* _Problem details_:
Give each entry back by retyping it exactly as written.

(Source records)
::::
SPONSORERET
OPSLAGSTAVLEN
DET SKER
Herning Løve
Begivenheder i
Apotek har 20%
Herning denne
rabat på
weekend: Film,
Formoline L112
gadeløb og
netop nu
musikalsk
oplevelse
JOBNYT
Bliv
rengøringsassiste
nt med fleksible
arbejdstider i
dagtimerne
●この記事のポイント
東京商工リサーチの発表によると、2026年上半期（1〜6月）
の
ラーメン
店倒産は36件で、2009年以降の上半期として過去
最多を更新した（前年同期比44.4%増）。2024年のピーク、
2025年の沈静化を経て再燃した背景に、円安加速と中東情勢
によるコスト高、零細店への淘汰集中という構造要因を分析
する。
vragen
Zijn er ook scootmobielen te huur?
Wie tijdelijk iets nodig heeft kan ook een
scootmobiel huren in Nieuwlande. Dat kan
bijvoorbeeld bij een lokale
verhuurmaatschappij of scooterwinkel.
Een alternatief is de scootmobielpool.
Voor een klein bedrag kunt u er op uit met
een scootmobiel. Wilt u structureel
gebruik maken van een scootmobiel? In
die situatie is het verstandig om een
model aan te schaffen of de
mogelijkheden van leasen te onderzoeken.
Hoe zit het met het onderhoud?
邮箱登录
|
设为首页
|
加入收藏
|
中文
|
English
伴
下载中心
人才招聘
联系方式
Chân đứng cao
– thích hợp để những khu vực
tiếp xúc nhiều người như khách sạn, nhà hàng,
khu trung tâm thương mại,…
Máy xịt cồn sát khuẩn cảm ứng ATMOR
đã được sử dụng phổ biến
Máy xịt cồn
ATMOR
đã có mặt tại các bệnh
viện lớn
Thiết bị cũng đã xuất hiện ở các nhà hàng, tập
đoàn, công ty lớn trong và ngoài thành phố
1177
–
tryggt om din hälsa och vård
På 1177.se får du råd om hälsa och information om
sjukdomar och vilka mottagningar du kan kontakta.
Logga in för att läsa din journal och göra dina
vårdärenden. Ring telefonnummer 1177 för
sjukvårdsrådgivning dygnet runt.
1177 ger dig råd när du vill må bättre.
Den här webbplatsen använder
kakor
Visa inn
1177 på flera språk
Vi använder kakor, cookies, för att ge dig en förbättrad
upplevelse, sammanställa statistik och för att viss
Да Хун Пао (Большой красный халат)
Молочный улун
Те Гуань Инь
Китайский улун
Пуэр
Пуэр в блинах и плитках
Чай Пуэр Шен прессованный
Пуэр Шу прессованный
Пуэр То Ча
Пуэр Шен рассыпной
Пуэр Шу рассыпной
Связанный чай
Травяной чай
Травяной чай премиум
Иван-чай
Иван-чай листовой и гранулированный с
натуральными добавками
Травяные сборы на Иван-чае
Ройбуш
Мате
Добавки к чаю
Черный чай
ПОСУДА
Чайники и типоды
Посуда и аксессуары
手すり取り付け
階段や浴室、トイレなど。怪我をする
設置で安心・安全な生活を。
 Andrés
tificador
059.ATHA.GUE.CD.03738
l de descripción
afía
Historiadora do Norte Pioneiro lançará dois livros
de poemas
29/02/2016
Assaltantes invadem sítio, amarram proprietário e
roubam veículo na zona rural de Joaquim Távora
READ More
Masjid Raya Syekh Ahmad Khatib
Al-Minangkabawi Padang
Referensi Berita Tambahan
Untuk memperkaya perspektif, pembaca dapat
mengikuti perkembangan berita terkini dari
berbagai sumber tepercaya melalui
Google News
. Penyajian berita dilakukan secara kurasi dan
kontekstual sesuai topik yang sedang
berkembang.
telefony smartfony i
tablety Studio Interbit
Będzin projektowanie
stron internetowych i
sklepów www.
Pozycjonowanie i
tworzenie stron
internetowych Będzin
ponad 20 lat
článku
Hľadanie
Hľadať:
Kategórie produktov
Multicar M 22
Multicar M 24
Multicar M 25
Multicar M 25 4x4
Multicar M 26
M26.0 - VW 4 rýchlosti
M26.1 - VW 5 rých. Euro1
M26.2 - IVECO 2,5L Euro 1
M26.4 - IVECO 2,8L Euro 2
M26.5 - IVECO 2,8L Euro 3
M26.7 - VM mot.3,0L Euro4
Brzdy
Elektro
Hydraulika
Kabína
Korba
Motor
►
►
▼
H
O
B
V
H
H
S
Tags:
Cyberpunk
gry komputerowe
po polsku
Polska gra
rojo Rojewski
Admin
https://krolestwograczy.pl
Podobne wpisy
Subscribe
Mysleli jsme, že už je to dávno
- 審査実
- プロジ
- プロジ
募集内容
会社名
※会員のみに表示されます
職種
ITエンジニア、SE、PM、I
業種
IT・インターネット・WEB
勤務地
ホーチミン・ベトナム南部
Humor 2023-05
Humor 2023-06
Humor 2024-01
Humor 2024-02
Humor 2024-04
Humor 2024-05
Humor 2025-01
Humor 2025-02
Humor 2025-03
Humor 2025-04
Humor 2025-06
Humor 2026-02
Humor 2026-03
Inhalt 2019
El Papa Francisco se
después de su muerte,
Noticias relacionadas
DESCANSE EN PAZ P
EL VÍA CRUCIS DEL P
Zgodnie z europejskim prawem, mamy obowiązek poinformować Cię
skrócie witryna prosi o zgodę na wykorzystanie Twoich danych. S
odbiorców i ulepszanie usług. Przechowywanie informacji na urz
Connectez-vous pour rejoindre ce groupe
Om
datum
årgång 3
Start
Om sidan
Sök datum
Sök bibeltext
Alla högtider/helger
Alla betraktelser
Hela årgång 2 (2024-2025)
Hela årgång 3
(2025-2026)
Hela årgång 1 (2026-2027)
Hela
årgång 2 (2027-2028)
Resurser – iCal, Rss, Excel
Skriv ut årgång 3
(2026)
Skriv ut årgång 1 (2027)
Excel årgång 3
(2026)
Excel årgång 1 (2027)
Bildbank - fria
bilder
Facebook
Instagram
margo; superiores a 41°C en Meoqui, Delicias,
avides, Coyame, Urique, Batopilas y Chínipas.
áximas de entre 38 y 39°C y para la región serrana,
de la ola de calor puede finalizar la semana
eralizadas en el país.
::::
* _Answer for this exercise_:
SPONSORERET
OPSLAGSTAVLEN
DET SKER
Herning Løve
Begivenheder i
Apotek har 20%
Herning denne
rabat på
weekend: Film,
Formoline L112
gadeløb og
netop nu
musikalsk
oplevelse
JOBNYT
Bliv
rengøringsassiste
nt med fleksible
arbejdstider i
dagtimerne
●この記事のポイント
東京商工リサーチの発表によると、2026年上半期（1〜6月）
の
ラーメン
店倒産は36件で、2009年以降の上半期として過去
最多を更新した（前年同期比44.4%増）。2024年のピーク、
2025年の沈静化を経て再燃した背景に、円安加速と中東情勢
によるコスト高、零細店への淘汰集中という構造要因を分析
する。
vragen
Zijn er ook scootmobielen te huur?
Wie tijdelijk iets nodig heeft kan ook een
scootmobiel huren in Nieuwlande. Dat kan
bijvoorbeeld bij een lokale
verhuurmaatschappij of scooterwinkel.
Een alternatief is de scootmobielpool.
Voor een klein bedrag kunt u er op uit met
een scootmobiel. Wilt u structureel
gebruik maken van een scootmobiel? In
die situatie is het verstandig om een
model aan te schaffen of de
mogelijkheden van leasen te onderzoeken.
Hoe zit het met het onderhoud?
邮箱登录
|
设为首页
|
加入收藏
|
中文
|
English
伴
下载中心
人才招聘
联系方式
Chân đứng cao
– thích hợp để những khu vực
tiếp xúc nhiều người như khách sạn, nhà hàng,
khu trung tâm thương mại,…
Máy xịt cồn sát khuẩn cảm ứng ATMOR
đã được sử dụng phổ biến
Máy xịt cồn
ATMOR
đã có mặt tại các bệnh
viện lớn
Thiết bị cũng đã xuất hiện ở các nhà hàng, tập
đoàn, công ty lớn trong và ngoài thành phố
1177
–
tryggt om din hälsa och vård
På 1177.se får du råd om hälsa och information om
sjukdomar och vilka mottagningar du kan kontakta.
Logga in för att läsa din journal och göra dina
vårdärenden. Ring telefonnummer 1177 för
sjukvårdsrådgivning dygnet runt.
1177 ger dig råd när du vill må bättre.
Den här webbplatsen använder
kakor
Visa inn
1177 på flera språk
Vi använder kakor, cookies, för att ge dig en förbättrad
upplevelse, sammanställa statistik och för att viss
Да Хун Пао (Большой красный халат)
Молочный улун
Те Гуань Инь
Китайский улун
Пуэр
Пуэр в блинах и плитках
Чай Пуэр Шен прессованный
Пуэр Шу прессованный
Пуэр То Ча
Пуэр Шен рассыпной
Пуэр Шу рассыпной
Связанный чай
Травяной чай
Травяной чай премиум
Иван-чай
Иван-чай листовой и гранулированный с
натуральными добавками
Травяные сборы на Иван-чае
Ройбуш
Мате
Добавки к чаю
Черный чай
ПОСУДА
Чайники и типоды
Посуда и аксессуары
手すり取り付け
階段や浴室、トイレなど。怪我をする
設置で安心・安全な生活を。
 Andrés
tificador
059.ATHA.GUE.CD.03738
l de descripción
afía
Historiadora do Norte Pioneiro lançará dois livros
de poemas
29/02/2016
Assaltantes invadem sítio, amarram proprietário e
roubam veículo na zona rural de Joaquim Távora
READ More
Masjid Raya Syekh Ahmad Khatib
Al-Minangkabawi Padang
Referensi Berita Tambahan
Untuk memperkaya perspektif, pembaca dapat
mengikuti perkembangan berita terkini dari
berbagai sumber tepercaya melalui
Google News
. Penyajian berita dilakukan secara kurasi dan
kontekstual sesuai topik yang sedang
berkembang.
telefony smartfony i
tablety Studio Interbit
Będzin projektowanie
stron internetowych i
sklepów www.
Pozycjonowanie i
tworzenie stron
internetowych Będzin
ponad 20 lat
článku
Hľadanie
Hľadať:
Kategórie produktov
Multicar M 22
Multicar M 24
Multicar M 25
Multicar M 25 4x4
Multicar M 26
M26.0 - VW 4 rýchlosti
M26.1 - VW 5 rých. Euro1
M26.2 - IVECO 2,5L Euro 1
M26.4 - IVECO 2,8L Euro 2
M26.5 - IVECO 2,8L Euro 3
M26.7 - VM mot.3,0L Euro4
Brzdy
Elektro
Hydraulika
Kabína
Korba
Motor
►
►
▼
H
O
B
V
H
H
S
Tags:
Cyberpunk
gry komputerowe
po polsku
Polska gra
rojo Rojewski
Admin
https://krolestwograczy.pl
Podobne wpisy
Subscribe
Mysleli jsme, že už je to dávno
- 審査実
- プロジ
- プロジ
募集内容
会社名
※会員のみに表示されます
職種
ITエンジニア、SE、PM、I
業種
IT・インターネット・WEB
勤務地
ホーチミン・ベトナム南部
Humor 2023-05
Humor 2023-06
Humor 2024-01
Humor 2024-02
Humor 2024-04
Humor 2024-05
Humor 2025-01
Humor 2025-02
Humor 2025-03
Humor 2025-04
Humor 2025-06
Humor 2026-02
Humor 2026-03
Inhalt 2019
El Papa Francisco se
después de su muerte,
Noticias relacionadas
DESCANSE EN PAZ P
EL VÍA CRUCIS DEL P
Zgodnie z europejskim prawem, mamy obowiązek poinformować Cię
skrócie witryna prosi o zgodę na wykorzystanie Twoich danych. S
odbiorców i ulepszanie usług. Przechowywanie informacji na urz
Connectez-vous pour rejoindre ce groupe
Om
datum
årgång 3
Start
Om sidan
Sök datum
Sök bibeltext
Alla högtider/helger
Alla betraktelser
Hela årgång 2 (2024-2025)
Hela årgång 3
(2025-2026)
Hela årgång 1 (2026-2027)
Hela
årgång 2 (2027-2028)
Resurser – iCal, Rss, Excel
Skriv ut årgång 3
(2026)
Skriv ut årgång 1 (2027)
Excel årgång 3
(2026)
Excel årgång 1 (2027)
Bildbank - fria
bilder
Facebook
Instagram
margo; superiores a 41°C en Meoqui, Delicias,
avides, Coyame, Urique, Batopilas y Chínipas.
áximas de entre 38 y 39°C y para la región serrana,
de la ola de calor puede finalizar la semana
eralizadas en el país.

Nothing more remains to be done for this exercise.